WHAT YOU ARE ASKED TO DO » How would the essay on a Sanders presidency taking on Wall Street go on? Continue it from its last sentence.

READING PASSAGE »
How a President Bernie Sanders Could Take on Wall Street

If Bernie Sanders wins the presidency, he’ll confront numerous obstacles to his agenda. To overcome those obstacles, we need a strategy to take on capital, especially Wall Street — and we need to start thinking about that strategy right now.

Democratic presidential candidate and US senator Bernie Sanders speaks during the 2020 Public Service Forum hosted by the American Federation of State, County and Municipal Employees (AFSCME) at UNLV on August 3, 2019 in Las Vegas, Nevada. Ethan Miller / Getty Images

Let’s play a thought experiment: what if Bernie actually wins the presidency?

It’s a thought experiment some have worked through before, and one that requires the caveat that there are enormous structural barriers to his winning. That said, imagine it: Sanders is in power. The sun is shining, babies are laughing, Jacobin writers are drunk off cheap champagne — we’re all feeling very good.

But once Sanders is elected, there will be two connected strategic issues that democratic socialists must immediately grapple with. First, what role should social movement organizations, labor unions, and ordinary citizens play in installing and pushing through a democratic socialist agenda? How will social movements be activated to exert pressure on policymakers (potentially including Sanders himself)? How might ordinary people be incorporated into the management of new public systems and mobilized into new modes of democratic decision-making?

In other words, if Bernie wins, what will the strategy external to the state itself be?

But there is another almost equally important set of concerns: What kind of agenda should elected democratic socialists push? What kinds of programs should be pushed first? In terms of just up and down votes, what will be politically possible given the constitutional constraints and political composition of Congress? These questions concern the nuts and bolts of exercising state power in a severely limited institutional context.

That the American left has less familiarity with questions of state power is a result of its historic marginality in US politics. Cities like Milwaukee have a long history of municipal socialism, with elected socialists grappling with these questions at a smaller scale. But the last time a socialist came this close to the presidency was when Eugene Debs ran from prison in 1920.

We often focus on strategy “outside” of power because we are rarely in it. If that changes, we’ll need new strategies.

The American left has very sophisticated strategic thinking for developing the “outside the state” strategies: Jane McAlevey’s idea of deep organizing, the rank-and-file strategy within the labor movement, and the analysis of how protests win by Frances Fox Piven and Richard Cloward most animate my own strategic vision for popular movements.

But we rarely talk about policy itself as strategically. This is a major mistake.

If Bernie wins, his administration will begin governing with the deck severely stacked against it. His democratic socialist administration would inherit the balance of class forces largely as they exist today — one where business has far more power in politics than do working people. Much like left-wing governments in the past, a Sanders administration is likely to confront obstacles to governing that might weaken or derail its program or, at worst, turn it toward austerity. How might Bernie avoid a repeat of failures of the past?

RECORD LIST »
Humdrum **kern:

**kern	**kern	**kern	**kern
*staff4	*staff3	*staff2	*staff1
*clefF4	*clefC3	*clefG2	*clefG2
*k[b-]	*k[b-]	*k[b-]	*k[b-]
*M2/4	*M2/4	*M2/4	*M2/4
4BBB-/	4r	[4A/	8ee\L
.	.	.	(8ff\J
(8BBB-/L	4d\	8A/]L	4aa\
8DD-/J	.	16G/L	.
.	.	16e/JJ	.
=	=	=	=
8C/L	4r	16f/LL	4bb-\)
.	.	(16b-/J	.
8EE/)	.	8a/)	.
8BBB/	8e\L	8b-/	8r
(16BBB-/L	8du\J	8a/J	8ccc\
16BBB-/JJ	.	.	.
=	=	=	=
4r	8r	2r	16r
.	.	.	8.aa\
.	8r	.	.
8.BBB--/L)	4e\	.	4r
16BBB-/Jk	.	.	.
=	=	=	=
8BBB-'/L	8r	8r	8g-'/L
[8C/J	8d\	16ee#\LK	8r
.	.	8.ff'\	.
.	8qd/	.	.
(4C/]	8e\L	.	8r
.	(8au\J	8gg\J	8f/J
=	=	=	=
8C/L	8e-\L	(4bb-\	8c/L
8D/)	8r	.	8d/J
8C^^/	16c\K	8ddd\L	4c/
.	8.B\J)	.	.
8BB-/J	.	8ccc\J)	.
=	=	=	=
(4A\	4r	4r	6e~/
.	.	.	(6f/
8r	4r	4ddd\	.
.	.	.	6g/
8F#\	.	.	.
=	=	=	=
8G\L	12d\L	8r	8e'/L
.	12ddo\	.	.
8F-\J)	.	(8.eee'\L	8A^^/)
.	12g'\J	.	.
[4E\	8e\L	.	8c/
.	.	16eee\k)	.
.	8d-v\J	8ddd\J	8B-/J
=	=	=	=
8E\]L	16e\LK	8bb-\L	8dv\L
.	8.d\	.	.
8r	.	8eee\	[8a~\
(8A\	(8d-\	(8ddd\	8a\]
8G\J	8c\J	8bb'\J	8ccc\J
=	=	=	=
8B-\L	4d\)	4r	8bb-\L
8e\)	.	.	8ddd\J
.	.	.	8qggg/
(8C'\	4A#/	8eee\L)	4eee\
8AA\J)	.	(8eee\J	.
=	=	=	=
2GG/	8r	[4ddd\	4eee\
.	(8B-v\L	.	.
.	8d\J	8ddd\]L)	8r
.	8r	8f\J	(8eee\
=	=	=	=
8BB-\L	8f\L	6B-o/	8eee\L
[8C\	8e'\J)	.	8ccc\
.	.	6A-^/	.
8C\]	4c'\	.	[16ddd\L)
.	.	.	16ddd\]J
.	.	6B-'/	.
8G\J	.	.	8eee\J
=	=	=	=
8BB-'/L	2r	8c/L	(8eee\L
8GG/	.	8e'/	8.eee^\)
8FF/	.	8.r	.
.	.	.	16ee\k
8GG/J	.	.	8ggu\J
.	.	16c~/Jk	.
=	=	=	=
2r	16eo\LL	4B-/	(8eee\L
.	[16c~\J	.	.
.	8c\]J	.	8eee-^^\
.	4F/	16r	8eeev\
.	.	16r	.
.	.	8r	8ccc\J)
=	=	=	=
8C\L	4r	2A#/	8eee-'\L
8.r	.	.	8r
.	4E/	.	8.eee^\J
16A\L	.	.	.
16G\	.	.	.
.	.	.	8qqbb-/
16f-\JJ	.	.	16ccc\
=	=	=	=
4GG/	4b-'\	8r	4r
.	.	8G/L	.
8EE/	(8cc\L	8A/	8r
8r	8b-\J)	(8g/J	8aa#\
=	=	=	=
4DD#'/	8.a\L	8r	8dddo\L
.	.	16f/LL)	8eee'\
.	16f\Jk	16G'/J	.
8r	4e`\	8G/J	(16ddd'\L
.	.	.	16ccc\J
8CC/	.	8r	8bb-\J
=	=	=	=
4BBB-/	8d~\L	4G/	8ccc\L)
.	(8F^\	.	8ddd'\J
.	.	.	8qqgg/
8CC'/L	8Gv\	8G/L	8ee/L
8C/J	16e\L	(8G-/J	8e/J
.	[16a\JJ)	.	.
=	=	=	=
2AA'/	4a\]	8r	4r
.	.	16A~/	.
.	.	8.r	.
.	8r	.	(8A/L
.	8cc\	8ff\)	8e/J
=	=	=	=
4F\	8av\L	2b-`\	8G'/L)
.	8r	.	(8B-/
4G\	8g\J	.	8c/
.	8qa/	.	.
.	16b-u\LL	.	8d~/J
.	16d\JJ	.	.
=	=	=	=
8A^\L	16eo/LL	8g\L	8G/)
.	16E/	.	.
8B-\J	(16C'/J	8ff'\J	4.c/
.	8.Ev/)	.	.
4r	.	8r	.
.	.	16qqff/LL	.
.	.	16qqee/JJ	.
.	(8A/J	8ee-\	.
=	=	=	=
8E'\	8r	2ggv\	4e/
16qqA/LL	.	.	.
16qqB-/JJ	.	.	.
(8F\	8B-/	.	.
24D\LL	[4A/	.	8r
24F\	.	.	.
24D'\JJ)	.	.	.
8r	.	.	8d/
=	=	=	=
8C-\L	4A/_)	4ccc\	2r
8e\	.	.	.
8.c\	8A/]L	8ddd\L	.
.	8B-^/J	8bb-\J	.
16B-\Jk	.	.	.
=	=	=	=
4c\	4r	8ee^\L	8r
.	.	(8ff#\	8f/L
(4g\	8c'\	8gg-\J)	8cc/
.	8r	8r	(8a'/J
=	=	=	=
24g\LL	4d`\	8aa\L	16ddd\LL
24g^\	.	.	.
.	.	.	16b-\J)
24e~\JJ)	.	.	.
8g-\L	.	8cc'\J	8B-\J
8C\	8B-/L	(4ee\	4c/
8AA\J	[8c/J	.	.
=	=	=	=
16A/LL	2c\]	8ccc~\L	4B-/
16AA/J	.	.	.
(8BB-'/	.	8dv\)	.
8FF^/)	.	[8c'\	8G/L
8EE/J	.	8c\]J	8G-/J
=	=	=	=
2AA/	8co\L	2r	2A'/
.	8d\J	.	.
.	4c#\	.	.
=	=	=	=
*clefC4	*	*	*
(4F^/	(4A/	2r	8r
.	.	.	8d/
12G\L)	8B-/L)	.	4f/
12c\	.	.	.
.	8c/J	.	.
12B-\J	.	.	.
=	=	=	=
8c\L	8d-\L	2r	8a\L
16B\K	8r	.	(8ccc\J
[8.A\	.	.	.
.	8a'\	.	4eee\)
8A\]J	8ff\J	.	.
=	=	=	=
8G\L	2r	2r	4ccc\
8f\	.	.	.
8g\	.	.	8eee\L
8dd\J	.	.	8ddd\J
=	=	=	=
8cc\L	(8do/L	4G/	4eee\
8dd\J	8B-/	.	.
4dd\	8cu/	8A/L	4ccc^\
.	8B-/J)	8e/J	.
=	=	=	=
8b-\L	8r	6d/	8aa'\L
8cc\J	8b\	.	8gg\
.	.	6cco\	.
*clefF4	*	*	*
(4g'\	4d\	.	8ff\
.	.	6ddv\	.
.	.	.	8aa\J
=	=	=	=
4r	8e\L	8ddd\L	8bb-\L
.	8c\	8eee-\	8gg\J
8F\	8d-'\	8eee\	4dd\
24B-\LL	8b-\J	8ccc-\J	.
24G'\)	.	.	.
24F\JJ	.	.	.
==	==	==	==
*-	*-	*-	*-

TASK OUTPUT »
Our best bet is going into it with clear eyes about the risks. All meaningful politics, both within and outside of the state, entail real risk of failure. Politics is a calculated gamble. And for those who aim to upend entrenched power, the odds are not in their favor. That’s why, on day one, a democratic socialist program would need to begin to implement changes that adjust the odds.

Along these lines, we need to develop serious political analyses of how reforms can break with the logic and power of capital. To be strategic about policy, we need to understand the degree to which policy itself can advance class struggle — and render capital less able to wage counterrevolution.

There are huge risks, but it doesn’t follow that because a socialist government will likely be met with counterattacks, the only possible path forward is an insurgent confrontation with the state. I reject this view. Not only is it true that such a confrontation is an unrealistic and unpopular strategy that has never worked in any advanced capitalist democracy, it also rests on an inaccurate view of business power and the state. In the insurgent view, capital has dominant power in capitalist democracies — and that’s the end of the story.

We need to go a step further in our analysis, however, and identify the conditions under which the power of corporations varies. We know business has greater power in capitalist democracies than other constituencies, but what makes the sector stronger or weaker?

Answering this question is critical. Once we understand how the power of business varies in capitalist democracies, we can then develop strategies to undermine and erode it to create greater space for more democratic forms of governance. Unionization, building rank-and-file power, and disruption are the key strategies for socialists outside of the state. But how might state policy work in coordination with this “outside” strategy?

The Power of Money

Let’s first discuss some of the ways that corporations hold power in the state and might oppose a democratic socialist agenda.

The first I call “active engagement.” The most immediate way capital might counter a democratic socialist agenda is through its interpersonal connections with politicians and the civil service, campaign financing, and lobbying.

Firms (individually, sectorally, and their business associations) are deeply involved in the policymaking process. They expend staggering amounts of resources in a constant effort to directly control the state. And they tend to be better at it than workers and their organizations, because there are fewer of them and they have more money.

The second form of power is structural prominence. This concerns the political capacities that capital, a sector, or even a firm have, because of their role in the economy. In capitalist societies, where most of the work and revenue generated is through capitalist firms, politicians are dependent on those firms’ regular and recurring investment in the economy to both generate tax revenue that the state needs and to make jobs available to the population. And, as the saying goes, the only thing worse than working under capitalism is not working. Workers need that private investment to feed, shelter, and clothe themselves and their families.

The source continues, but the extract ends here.